Question 5. What’s the best advice you’ve ever received?

Make a simple story from a complex concept. Basic researchers often tend to show tremendous amount of data, which are usually difficult to digest, when it is a matter of conveying a simple message. I am not always 100% successful in this exercise when I communicate with the industry, but I attempt to communicate in this way.

Question 6. Which three people (living or dead) would you invite to dinner?

Hard to answers to this question without falling into simple stereotypes….

–     Nikola Tesla (inventor, mechanical engineer, futurist, etc…)

–     Alan Turing (father of the computer science and artificial intelligence)

Finally, the last one is dedicated to a grape scientist, Bryan Coombe (plant physiologist, which happens to be a grape physiologist). Dr. Coombe passed away in August 2014 this year. He was the pioneer in grape berry development and his vision about the grape berry model was 30 years ahead compared to other grape researchers at that time. His research has played a role in my decision to embrace the career of grapevine researcher.

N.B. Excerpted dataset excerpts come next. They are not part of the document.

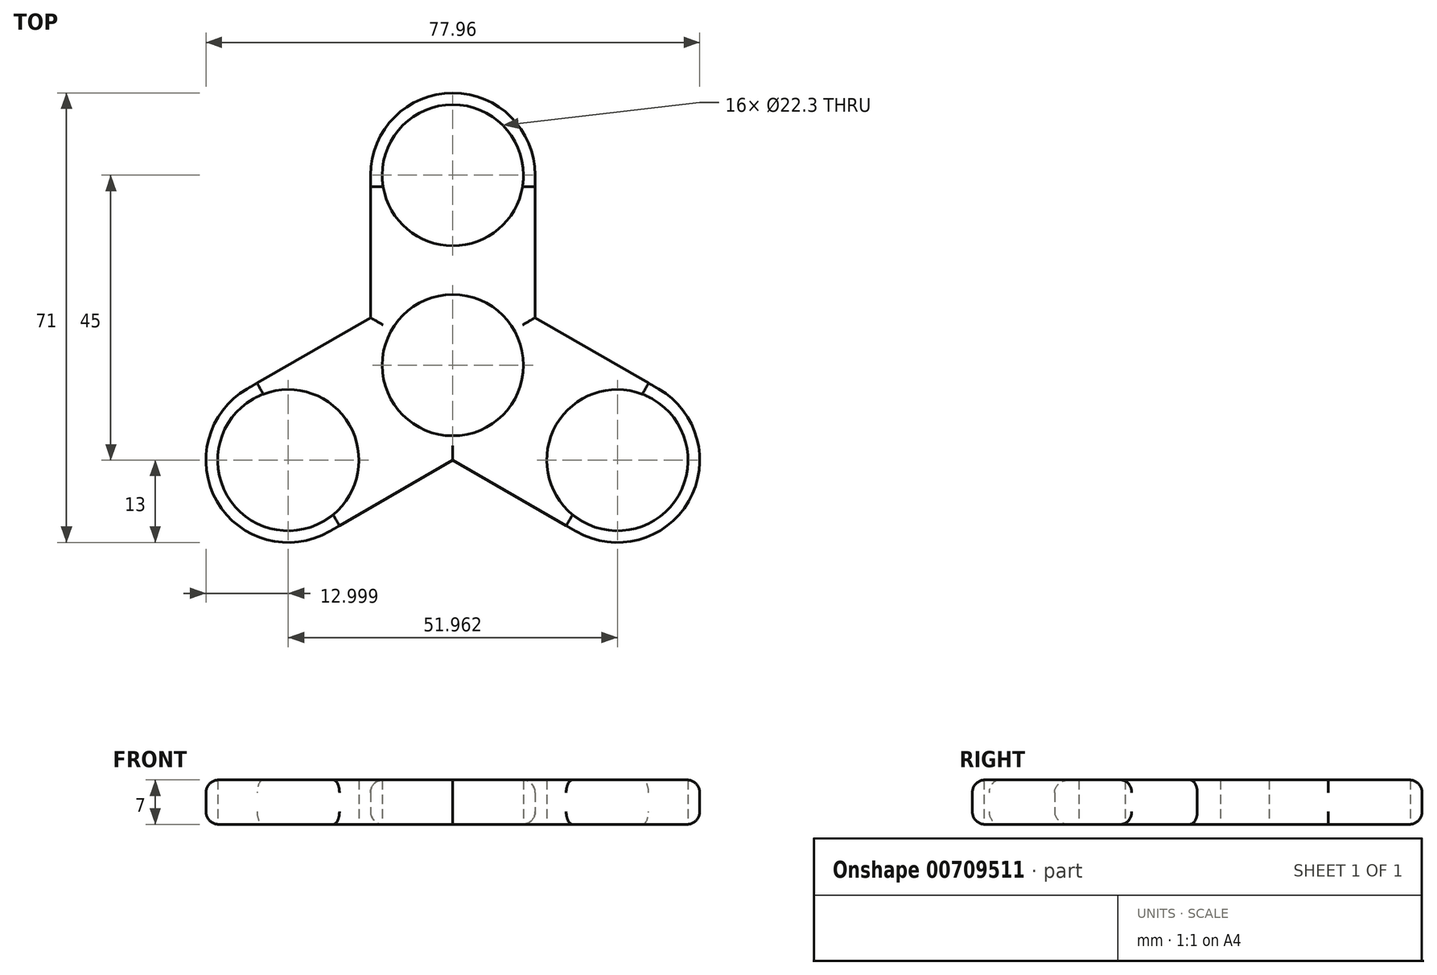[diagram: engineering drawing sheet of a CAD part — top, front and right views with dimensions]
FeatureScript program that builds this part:
annotation { "Feature Type Name" : "Feature", "Feature Type Description" : "" }
export const myFeature = defineFeature(function(context is Context, id is Id, definition is map)
    precondition{}
    {
        {
            var Q0;
            Q0=qCreatedBy(makeId("Top.planeOp"),FACE);
            var sketch = newSketch(context, id + "F0", { "sketchPlane" : qUnion([Q0])});
            skCircle(sketch, "E0", {"center": v(0, 0) * mm, "radius": 11.15 * mm});
            skCircle(sketch, "E1", {"center": v(0, 0) * mm, "radius": 13 * mm});
            skCircle(sketch, "E2", {"center": v(0, 30) * mm, "radius": 11.15 * mm});
            skCircle(sketch, "E3", {"center": v(0, 30) * mm, "radius": 13 * mm});
            skLineSegment(sketch, "E4", {"start": v(-13, 30) * mm, "end": v(-13, 0) * mm});
            skLineSegment(sketch, "E5", {"start": v(13, 30) * mm, "end": v(13, 0) * mm});
            skCircle(sketch, "E6.1.0", {"center": v(-25.98, -15) * mm, "radius": 13 * mm});
            skLineSegment(sketch, "E6.1.1", {"start": v(-19.48, -26.26) * mm, "end": v(6.5, -11.26) * mm});
            skLineSegment(sketch, "E6.1.2", {"start": v(-32.48, -3.74) * mm, "end": v(-6.5, 11.26) * mm});
            skCircle(sketch, "E6.1.3", {"center": v(-25.98, -15) * mm, "radius": 11.15 * mm});
            skCircle(sketch, "E6.2.0", {"center": v(25.98, -15) * mm, "radius": 13 * mm});
            skLineSegment(sketch, "E6.2.1", {"start": v(32.48, -3.74) * mm, "end": v(6.5, 11.26) * mm});
            skLineSegment(sketch, "E6.2.2", {"start": v(19.48, -26.26) * mm, "end": v(-6.5, -11.26) * mm});
            skCircle(sketch, "E6.2.3", {"center": v(25.98, -15) * mm, "radius": 11.15 * mm});
            skSolve(sketch);
        }
        {
            var Q0;
            Q0=makeQuery(id+"F0.imprint","IMPRINT",FACE,{"disambiguationData":[TD([[makeQuery(id+"F0.imprint","IMPRINT",EDGE,{"derivedFrom":sQuery(id+"F0.wireOp",EDGE,"E6.2.3")}),-1.0]])]});
            var Q1;
            {var subQ5=sQuery(id+"F0.wireOp",EDGE,"E1");var subQ9=sQuery(id+"F0.wireOp",EDGE,"E5");var subQ11=makeQuery(id+"F0.imprint","INTERSECT",VERTEX,{"derivedFrom":[subQ9,subQ5]});Q1=makeQuery(id+"F0.imprint","IMPRINT",FACE,{"disambiguationData":[TD([[makeQuery(id+"F0.imprint","IMPRINT",EDGE,{"disambiguationData":[TD([[subQ11,1.0]])],"derivedFrom":subQ9}),1.0]])]});}
            var Q2;
            {var subQ0=sQuery(id+"F0.wireOp",EDGE,"E1");var subQ1=sQuery(id+"F0.wireOp",EDGE,"E6.1.1");var subQ2=makeQuery(id+"F0.imprint","INTERSECT",VERTEX,{"derivedFrom":[subQ1,subQ0]});Q2=makeQuery(id+"F0.imprint","IMPRINT",FACE,{"disambiguationData":[TD([[makeQuery(id+"F0.imprint","IMPRINT",EDGE,{"disambiguationData":[TD([[subQ2,1.0]])],"derivedFrom":subQ1}),1.0]])]});}
            var Q3;
            {var subQ0=sQuery(id+"F0.wireOp",EDGE,"E1");var subQ1=sQuery(id+"F0.wireOp",EDGE,"E4");var subQ2=makeQuery(id+"F0.imprint","INTERSECT",VERTEX,{"derivedFrom":[subQ1,subQ0]});Q3=makeQuery(id+"F0.imprint","IMPRINT",FACE,{"disambiguationData":[TD([[makeQuery(id+"F0.imprint","IMPRINT",EDGE,{"disambiguationData":[TD([[subQ2,1.0]])],"derivedFrom":subQ1}),1.0]])]});}
            var Q4;
            {var subQ0=sQuery(id+"F0.wireOp",EDGE,"E1");var subQ1=sQuery(id+"F0.wireOp",EDGE,"E5");var subQ2=makeQuery(id+"F0.imprint","INTERSECT",VERTEX,{"derivedFrom":[subQ1,subQ0]});Q4=makeQuery(id+"F0.imprint","IMPRINT",FACE,{"disambiguationData":[TD([[makeQuery(id+"F0.imprint","IMPRINT",EDGE,{"disambiguationData":[TD([[subQ2,1.0]])],"derivedFrom":subQ1}),-1.0]])]});}
            var Q5;
            Q5=makeQuery(id+"F0.imprint","IMPRINT",FACE,{"disambiguationData":[TD([[makeQuery(id+"F0.imprint","IMPRINT",EDGE,{"derivedFrom":sQuery(id+"F0.wireOp",EDGE,"E0")}),-1.0]])]});
            var Q6;
            Q6=makeQuery(id+"F0.imprint","IMPRINT",FACE,{"disambiguationData":[TD([[makeQuery(id+"F0.imprint","IMPRINT",EDGE,{"derivedFrom":sQuery(id+"F0.wireOp",EDGE,"E6.1.3")}),-1.0]])]});
            var Q7;
            {var subQ3=sQuery(id+"F0.wireOp",EDGE,"E4");var subQ7=sQuery(id+"F0.wireOp",EDGE,"E1");var subQ11=makeQuery(id+"F0.imprint","INTERSECT",VERTEX,{"derivedFrom":[subQ3,subQ7]});Q7=makeQuery(id+"F0.imprint","IMPRINT",FACE,{"disambiguationData":[TD([[makeQuery(id+"F0.imprint","IMPRINT",EDGE,{"disambiguationData":[TD([[subQ11,1.0]])],"derivedFrom":subQ3}),-1.0]])]});}
            var Q8;
            Q8=makeQuery(id+"F0.imprint","IMPRINT",FACE,{"disambiguationData":[TD([[makeQuery(id+"F0.imprint","IMPRINT",EDGE,{"derivedFrom":sQuery(id+"F0.wireOp",EDGE,"E2")}),-1.0]])]});
            var Q9;
            {var subQ1=sQuery(id+"F0.wireOp",EDGE,"E3");var subQ5=sQuery(id+"F0.wireOp",EDGE,"E4");var subQ6=makeQuery(id+"F0.imprint","INTERSECT",VERTEX,{"derivedFrom":[subQ1,subQ5]});Q9=makeQuery(id+"F0.imprint","IMPRINT",FACE,{"disambiguationData":[TD([[makeQuery(id+"F0.imprint","IMPRINT",EDGE,{"disambiguationData":[TD([[subQ6,-1.0]])],"derivedFrom":subQ1}),-1.0]])]});}
            extrude(context, id + "F1", {"entities" : qUnion([Q0, Q1, Q2, Q3, Q4, Q5, Q6, Q7, Q8, Q9]), "depth" : 7 * mm, "offsetDistance" : 25 * mm});
        }
        {
            var Q0;
            Q0=makeQuery(id+"F1.opExtrude","CAP_EDGE",EDGE,{"disambiguationData":[OSD([sQuery(id+"F0.wireOp",EDGE,"E6.2.1")])],"isStart":false});
            var Q1;
            Q1=makeQuery(id+"F1.opExtrude","CAP_EDGE",EDGE,{"disambiguationData":[OSD([sQuery(id+"F0.wireOp",EDGE,"E6.2.0")])],"isStart":false});
            var Q2;
            Q2=makeQuery(id+"F1.opExtrude","CAP_EDGE",EDGE,{"disambiguationData":[OSD([sQuery(id+"F0.wireOp",EDGE,"E6.2.0")])],"isStart":true});
            var Q3;
            Q3=makeQuery(id+"F1.opExtrude","CAP_EDGE",EDGE,{"disambiguationData":[OSD([sQuery(id+"F0.wireOp",EDGE,"E6.2.1")])],"isStart":true});
            var Q4;
            Q4=makeQuery(id+"F1.opExtrude","CAP_EDGE",EDGE,{"disambiguationData":[OSD([sQuery(id+"F0.wireOp",EDGE,"E5")])],"isStart":false});
            var Q5;
            Q5=makeQuery(id+"F1.opExtrude","CAP_EDGE",EDGE,{"disambiguationData":[OSD([sQuery(id+"F0.wireOp",EDGE,"E5")])],"isStart":true});
            var Q6;
            Q6=makeQuery(id+"F1.opExtrude","CAP_EDGE",EDGE,{"disambiguationData":[OSD([sQuery(id+"F0.wireOp",EDGE,"E6.1.2")])],"isStart":false});
            var Q7;
            Q7=makeQuery(id+"F1.opExtrude","CAP_EDGE",EDGE,{"disambiguationData":[OSD([sQuery(id+"F0.wireOp",EDGE,"E6.1.2")])],"isStart":true});
            fillet(context, id + "F2", {"entities" : qUnion([Q0, Q1, Q2, Q3, Q4, Q5, Q6, Q7]), "radius" : 2 * mm, "tangentPropagation" : true, "allowEdgeOverflow" : false});
        }
    });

Question 7. What is your vision for the future of your research?

My vision for the future of my research lies in two components of my grapevine research program:

–        Justify the grapevine model as a valuable tool to address fundamental questions in plant sciences and use it in a whole-plant context
–        Generate enough background knowledge in grape metabolomics that be utilized by the wine industry to address recurring and anticipated viticulture problems.